══ Data supplied

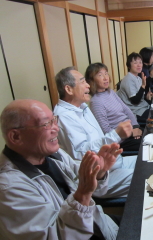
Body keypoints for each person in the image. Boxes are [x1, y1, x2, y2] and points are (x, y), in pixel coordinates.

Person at [0, 99, 121, 239]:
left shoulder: (54, 155)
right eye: (46, 124)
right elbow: (53, 236)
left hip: (101, 224)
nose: (56, 128)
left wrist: (97, 173)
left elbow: (92, 187)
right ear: (16, 136)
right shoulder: (9, 187)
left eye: (54, 120)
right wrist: (83, 194)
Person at [54, 66, 135, 198]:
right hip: (98, 177)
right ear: (68, 89)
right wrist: (116, 134)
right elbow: (82, 153)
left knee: (150, 160)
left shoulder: (82, 106)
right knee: (146, 176)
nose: (88, 86)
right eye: (83, 82)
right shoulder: (63, 116)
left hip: (113, 163)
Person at [85, 62, 142, 152]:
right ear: (92, 80)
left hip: (131, 130)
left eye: (106, 73)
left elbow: (126, 109)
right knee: (150, 145)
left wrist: (135, 126)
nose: (105, 78)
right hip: (121, 141)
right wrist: (131, 133)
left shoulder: (110, 92)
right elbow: (106, 131)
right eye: (100, 75)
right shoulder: (96, 102)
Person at [117, 52, 152, 123]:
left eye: (140, 62)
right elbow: (135, 100)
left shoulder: (138, 78)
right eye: (135, 63)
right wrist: (143, 86)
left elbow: (141, 97)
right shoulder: (128, 79)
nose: (139, 65)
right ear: (129, 65)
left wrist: (148, 98)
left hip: (143, 107)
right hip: (136, 112)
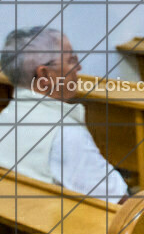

════

**What this task involves**
Check each line of the records above for the string "wrist", and report every line that has it.

**Reply**
left wrist: (97, 173)
right wrist: (83, 194)
right wrist: (116, 134)
left wrist: (135, 126)
right wrist: (131, 133)
right wrist: (143, 86)
left wrist: (148, 98)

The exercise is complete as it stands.